JAMES BERRY

CHAMPIONS

Acclaimed poet and author James Berry helped pave the way for a new generation of black writers

1924-2017

Share this:

James Berry was one of the first black writers to achieve public recognition in Britain. He rose to prominence in 1981 when he won the National Poetry Competition with Fantasy of an African Boy, while his five collections of poetry and his stories and poems for children received critical acclaim.

He was born in Jamaica and began to write stories and poems while still at school. During WWII, he worked in the US as a farm labourer for six years before returning to Jamaica. He recalled: “We soon realised, as we had been warned, that there was a colour problem in the United States that we were not familiar with in the Caribbean. America was not a free place for black people”.

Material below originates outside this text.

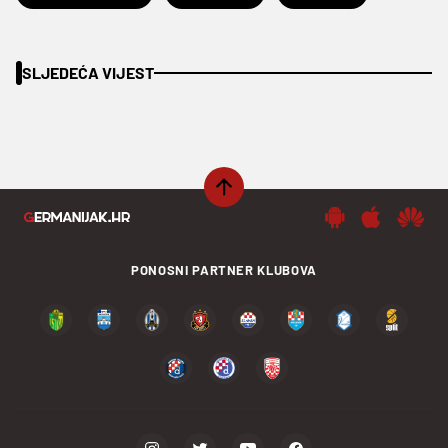
SLJEDEĆA VIJEST
PONOSNI PARTNER KLUBOVA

Relieved to be back home in Jamaica, James soon began to feel the “the same old desperation of being stuck”. Salvation beckoned with arrival of MV Empire Windrush in Kingston in 1948. But he wasn’t able to get a ticket and had to wait for the second ship to make the journey in autumn of that year, the SS Orbita.

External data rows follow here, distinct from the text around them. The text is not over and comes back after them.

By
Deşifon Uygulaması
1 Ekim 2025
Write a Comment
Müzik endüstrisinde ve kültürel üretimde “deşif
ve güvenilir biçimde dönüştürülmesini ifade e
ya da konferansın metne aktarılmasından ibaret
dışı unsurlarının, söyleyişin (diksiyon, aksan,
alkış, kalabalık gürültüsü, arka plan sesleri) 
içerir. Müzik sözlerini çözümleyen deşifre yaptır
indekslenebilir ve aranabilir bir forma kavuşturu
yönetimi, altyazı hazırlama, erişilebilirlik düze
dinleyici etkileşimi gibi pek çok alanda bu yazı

He was employed by the Post Office and attended night school to improve his education but life as a newly arrived Caribbean migrant in London became another kind of learning.
He became an early member of the influential Caribbean Artists Movement, founded in 1966 by Edward Kamau Brathwaite, Andrew Salkey and John La Rose, chairing it in 1971.

In 1976 he compiled the anthology, Bluefoot Traveller and in 1979 his first poetry collection, Fractured Circles, was published by La Rose’s New Beacon Books. He edited the landmark anthology, News for Babylon, in 1984, which was described as ‘groundbreaking’.

His use of both Jamaican patois and standard English legitimised patois as a form of poetic expression for a new generation of poets.

His 2011 book of poetry, A Story I Am In: Selected Poems drew on five earlier collections: Fractured Circles (1979), Lucy’s Letters and Loving (1982), Chain of Days (1985), Hot Earth Cold Earth (1995), and Windrush Songs (2007).

In 1987 James won the Smarties prize for A Thief in the Village and Other Stories, one of several books he wrote for young readers.

He was awarded the OBE for services to poetry in 1990.